BEGIN DATA IN THIS EXERCISE
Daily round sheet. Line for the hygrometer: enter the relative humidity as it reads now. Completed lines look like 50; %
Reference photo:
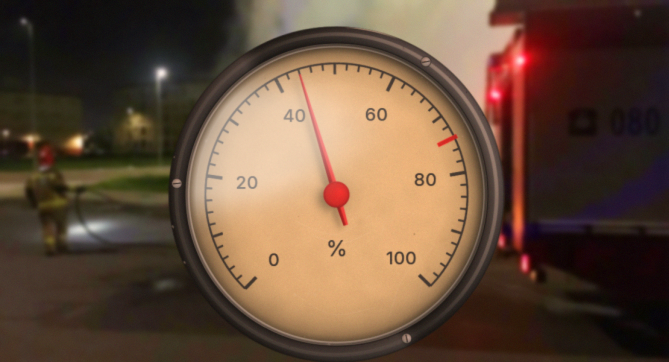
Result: 44; %
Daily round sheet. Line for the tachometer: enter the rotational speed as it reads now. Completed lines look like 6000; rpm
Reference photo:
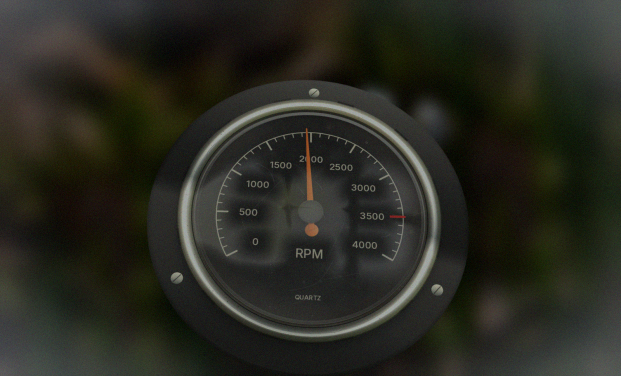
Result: 1950; rpm
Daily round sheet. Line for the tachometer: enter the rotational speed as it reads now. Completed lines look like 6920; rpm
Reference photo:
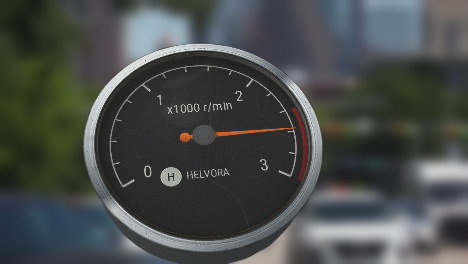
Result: 2600; rpm
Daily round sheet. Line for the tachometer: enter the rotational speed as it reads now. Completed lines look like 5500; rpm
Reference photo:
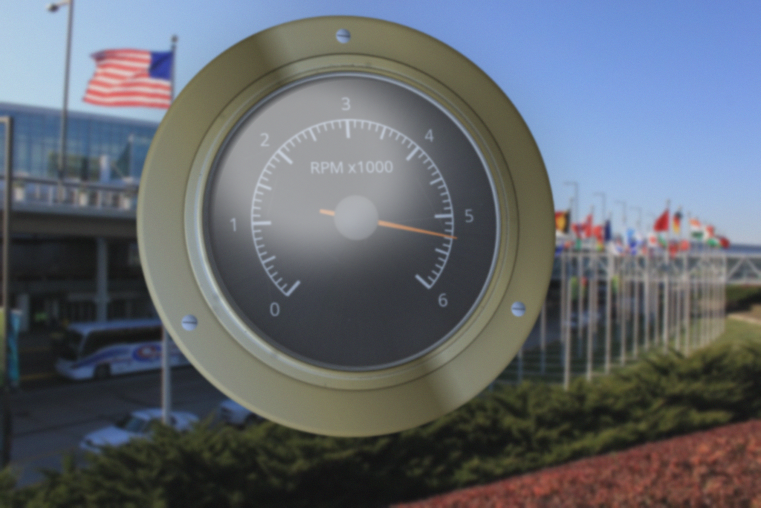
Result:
END DATA IN THIS EXERCISE
#### ASSIGNMENT:
Arrange every line of the records above as a numbered list, skipping blank lines. Leave the pictures out of your answer.

#### EXERCISE OUTPUT:
1. Daily round sheet. Line for the hygrometer: enter the relative humidity as it reads now. Completed lines look like 50; %
2. Reference photo:
3. Result: 44; %
4. Daily round sheet. Line for the tachometer: enter the rotational speed as it reads now. Completed lines look like 6000; rpm
5. Reference photo:
6. Result: 1950; rpm
7. Daily round sheet. Line for the tachometer: enter the rotational speed as it reads now. Completed lines look like 6920; rpm
8. Reference photo:
9. Result: 2600; rpm
10. Daily round sheet. Line for the tachometer: enter the rotational speed as it reads now. Completed lines look like 5500; rpm
11. Reference photo:
12. Result:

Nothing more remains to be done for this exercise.